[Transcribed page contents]

-------------------------

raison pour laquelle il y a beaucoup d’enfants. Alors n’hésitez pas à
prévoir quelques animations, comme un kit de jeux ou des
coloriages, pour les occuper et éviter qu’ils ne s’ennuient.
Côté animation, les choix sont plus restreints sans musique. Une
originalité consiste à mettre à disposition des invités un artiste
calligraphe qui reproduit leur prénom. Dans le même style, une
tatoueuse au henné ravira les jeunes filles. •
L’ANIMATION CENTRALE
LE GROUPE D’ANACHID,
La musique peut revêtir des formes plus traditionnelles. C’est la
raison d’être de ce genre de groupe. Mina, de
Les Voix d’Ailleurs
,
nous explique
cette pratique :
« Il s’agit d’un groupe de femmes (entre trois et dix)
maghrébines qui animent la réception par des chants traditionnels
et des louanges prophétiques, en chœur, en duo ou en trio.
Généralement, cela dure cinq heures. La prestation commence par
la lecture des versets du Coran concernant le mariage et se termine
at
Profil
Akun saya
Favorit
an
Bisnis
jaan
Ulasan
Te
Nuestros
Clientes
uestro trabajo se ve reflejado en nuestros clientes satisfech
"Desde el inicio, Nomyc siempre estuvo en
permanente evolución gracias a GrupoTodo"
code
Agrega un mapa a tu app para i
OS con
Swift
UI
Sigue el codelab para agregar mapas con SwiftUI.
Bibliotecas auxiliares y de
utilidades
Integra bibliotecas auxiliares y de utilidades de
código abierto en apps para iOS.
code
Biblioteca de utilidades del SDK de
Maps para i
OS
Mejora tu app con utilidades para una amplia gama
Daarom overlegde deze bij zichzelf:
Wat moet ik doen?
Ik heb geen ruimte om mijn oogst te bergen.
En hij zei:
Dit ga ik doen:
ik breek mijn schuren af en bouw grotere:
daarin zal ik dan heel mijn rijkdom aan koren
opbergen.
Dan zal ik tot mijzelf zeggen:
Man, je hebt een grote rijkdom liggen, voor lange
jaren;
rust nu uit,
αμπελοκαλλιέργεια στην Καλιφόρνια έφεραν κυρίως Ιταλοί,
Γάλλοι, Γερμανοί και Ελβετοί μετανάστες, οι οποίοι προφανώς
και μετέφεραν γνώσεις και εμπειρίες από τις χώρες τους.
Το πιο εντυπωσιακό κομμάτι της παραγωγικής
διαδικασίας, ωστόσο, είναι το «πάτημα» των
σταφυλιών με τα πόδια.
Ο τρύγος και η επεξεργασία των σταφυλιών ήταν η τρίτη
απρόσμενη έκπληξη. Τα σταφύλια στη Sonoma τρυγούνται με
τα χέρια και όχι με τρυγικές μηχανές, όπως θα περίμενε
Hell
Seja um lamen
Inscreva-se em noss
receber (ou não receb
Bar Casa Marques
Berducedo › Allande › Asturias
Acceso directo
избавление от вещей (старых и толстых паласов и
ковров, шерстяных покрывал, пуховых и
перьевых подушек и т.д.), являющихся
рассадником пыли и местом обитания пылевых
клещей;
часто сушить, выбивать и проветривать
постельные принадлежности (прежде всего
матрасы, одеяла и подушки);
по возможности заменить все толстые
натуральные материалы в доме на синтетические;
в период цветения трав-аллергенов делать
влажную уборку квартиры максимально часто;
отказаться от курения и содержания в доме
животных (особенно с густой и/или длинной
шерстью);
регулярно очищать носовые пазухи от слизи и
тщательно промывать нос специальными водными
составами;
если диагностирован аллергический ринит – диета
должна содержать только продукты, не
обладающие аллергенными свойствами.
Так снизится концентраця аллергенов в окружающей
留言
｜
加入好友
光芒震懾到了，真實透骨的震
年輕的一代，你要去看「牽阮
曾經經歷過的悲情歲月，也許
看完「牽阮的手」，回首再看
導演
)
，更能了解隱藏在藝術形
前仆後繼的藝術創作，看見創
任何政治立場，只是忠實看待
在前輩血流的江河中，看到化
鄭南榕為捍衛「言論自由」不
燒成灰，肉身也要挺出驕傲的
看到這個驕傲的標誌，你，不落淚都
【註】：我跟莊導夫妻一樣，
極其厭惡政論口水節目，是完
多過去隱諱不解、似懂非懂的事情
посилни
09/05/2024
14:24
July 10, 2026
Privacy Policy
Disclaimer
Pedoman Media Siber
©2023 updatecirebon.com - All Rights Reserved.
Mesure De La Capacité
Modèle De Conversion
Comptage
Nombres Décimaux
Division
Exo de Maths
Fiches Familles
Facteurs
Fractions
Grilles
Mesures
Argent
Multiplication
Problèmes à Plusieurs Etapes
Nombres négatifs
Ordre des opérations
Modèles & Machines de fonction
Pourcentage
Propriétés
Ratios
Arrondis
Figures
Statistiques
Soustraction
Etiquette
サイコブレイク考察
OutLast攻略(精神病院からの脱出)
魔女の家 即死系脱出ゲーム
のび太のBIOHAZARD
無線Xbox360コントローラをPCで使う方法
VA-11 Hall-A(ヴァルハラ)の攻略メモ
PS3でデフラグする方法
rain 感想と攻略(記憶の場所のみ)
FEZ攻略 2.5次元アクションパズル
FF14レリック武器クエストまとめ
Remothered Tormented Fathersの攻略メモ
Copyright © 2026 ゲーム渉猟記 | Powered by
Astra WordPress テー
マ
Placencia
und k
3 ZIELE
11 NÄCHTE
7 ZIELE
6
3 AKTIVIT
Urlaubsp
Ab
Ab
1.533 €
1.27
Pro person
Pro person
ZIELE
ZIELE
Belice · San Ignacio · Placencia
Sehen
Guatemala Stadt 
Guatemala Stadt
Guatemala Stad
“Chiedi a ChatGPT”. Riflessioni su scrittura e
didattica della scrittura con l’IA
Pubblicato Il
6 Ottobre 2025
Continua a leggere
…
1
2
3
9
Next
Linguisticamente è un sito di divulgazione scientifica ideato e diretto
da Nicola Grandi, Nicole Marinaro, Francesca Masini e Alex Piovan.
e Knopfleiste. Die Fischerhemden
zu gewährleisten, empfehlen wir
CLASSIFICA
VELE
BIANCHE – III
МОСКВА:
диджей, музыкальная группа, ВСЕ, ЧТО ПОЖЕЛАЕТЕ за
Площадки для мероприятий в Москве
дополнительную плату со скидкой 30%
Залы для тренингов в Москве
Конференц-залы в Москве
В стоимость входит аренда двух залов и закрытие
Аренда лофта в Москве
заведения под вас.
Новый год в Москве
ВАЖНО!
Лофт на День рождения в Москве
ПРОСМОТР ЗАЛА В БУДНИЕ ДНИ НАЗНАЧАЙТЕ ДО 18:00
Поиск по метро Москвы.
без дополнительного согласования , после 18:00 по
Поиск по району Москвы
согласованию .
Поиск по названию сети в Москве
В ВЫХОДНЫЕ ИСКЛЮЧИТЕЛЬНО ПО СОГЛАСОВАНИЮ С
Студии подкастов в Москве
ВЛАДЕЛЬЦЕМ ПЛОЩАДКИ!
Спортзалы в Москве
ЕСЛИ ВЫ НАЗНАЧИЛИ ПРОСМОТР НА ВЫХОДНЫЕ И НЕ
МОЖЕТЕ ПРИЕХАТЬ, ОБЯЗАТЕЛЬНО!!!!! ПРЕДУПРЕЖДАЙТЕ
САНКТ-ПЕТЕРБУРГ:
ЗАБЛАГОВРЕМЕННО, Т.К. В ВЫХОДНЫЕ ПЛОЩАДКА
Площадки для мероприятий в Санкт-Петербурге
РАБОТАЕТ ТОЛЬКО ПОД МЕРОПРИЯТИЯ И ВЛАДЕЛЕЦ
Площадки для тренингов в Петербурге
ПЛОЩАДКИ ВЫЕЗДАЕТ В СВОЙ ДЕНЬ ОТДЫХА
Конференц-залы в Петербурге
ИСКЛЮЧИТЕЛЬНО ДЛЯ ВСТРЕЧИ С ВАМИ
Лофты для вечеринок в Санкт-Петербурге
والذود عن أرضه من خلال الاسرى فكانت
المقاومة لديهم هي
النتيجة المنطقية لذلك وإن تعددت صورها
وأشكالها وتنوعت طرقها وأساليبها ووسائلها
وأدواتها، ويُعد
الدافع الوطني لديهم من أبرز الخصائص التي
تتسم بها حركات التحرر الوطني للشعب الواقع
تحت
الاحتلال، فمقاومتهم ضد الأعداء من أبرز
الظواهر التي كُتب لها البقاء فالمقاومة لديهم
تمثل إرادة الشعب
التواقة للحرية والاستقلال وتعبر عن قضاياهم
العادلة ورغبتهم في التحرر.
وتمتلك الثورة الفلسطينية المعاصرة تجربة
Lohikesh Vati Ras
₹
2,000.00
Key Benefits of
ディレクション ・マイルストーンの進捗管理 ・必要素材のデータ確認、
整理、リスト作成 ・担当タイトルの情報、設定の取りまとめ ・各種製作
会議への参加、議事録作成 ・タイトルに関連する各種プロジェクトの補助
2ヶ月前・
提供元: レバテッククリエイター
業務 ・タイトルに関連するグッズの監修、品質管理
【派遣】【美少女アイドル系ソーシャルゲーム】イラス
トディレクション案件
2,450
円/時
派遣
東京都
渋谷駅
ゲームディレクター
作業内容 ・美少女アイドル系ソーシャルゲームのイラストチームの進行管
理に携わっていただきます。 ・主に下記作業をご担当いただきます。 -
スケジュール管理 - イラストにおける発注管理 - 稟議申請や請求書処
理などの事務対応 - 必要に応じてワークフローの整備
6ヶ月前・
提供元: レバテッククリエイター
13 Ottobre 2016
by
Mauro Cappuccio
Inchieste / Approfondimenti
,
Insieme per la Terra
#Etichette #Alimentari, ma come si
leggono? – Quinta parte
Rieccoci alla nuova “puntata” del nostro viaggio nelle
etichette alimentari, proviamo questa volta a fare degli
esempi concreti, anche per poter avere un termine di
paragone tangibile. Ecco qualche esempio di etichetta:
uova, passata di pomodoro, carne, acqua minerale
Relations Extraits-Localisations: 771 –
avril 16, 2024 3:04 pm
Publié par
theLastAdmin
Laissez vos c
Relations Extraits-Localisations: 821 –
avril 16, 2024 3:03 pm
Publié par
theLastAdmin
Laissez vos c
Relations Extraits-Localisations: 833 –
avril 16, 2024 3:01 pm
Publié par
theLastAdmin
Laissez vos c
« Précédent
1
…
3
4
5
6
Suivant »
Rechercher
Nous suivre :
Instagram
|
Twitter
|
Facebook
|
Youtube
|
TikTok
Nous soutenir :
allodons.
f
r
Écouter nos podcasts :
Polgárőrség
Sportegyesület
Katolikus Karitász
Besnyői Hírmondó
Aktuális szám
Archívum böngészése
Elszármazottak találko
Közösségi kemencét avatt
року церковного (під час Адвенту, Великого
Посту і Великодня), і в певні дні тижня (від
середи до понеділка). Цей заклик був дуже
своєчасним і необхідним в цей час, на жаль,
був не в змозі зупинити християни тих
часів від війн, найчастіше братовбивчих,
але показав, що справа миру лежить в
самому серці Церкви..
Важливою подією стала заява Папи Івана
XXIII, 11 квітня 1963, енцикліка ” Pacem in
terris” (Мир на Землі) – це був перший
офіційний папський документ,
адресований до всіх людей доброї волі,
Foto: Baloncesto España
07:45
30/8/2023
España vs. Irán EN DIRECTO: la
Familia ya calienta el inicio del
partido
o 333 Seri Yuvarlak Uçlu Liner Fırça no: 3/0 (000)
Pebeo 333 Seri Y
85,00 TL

-------------------------

▸ What is expected
Transcribe the records above from the line holding "Sigue el codelab" down to the line holding "αμπελοκαλλιέργεια στην Καλιφόρνια", inclusive, without adding anything.

▸ Solution to this exercise
Sigue el codelab para agregar mapas con SwiftUI.
Bibliotecas auxiliares y de
utilidades
Integra bibliotecas auxiliares y de utilidades de
código abierto en apps para iOS.
code
Biblioteca de utilidades del SDK de
Maps para i
OS
Mejora tu app con utilidades para una amplia gama
Daarom overlegde deze bij zichzelf:
Wat moet ik doen?
Ik heb geen ruimte om mijn oogst te bergen.
En hij zei:
Dit ga ik doen:
ik breek mijn schuren af en bouw grotere:
daarin zal ik dan heel mijn rijkdom aan koren
opbergen.
Dan zal ik tot mijzelf zeggen:
Man, je hebt een grote rijkdom liggen, voor lange
jaren;
rust nu uit,
αμπελοκαλλιέργεια στην Καλιφόρνια έφεραν κυρίως Ιταλοί,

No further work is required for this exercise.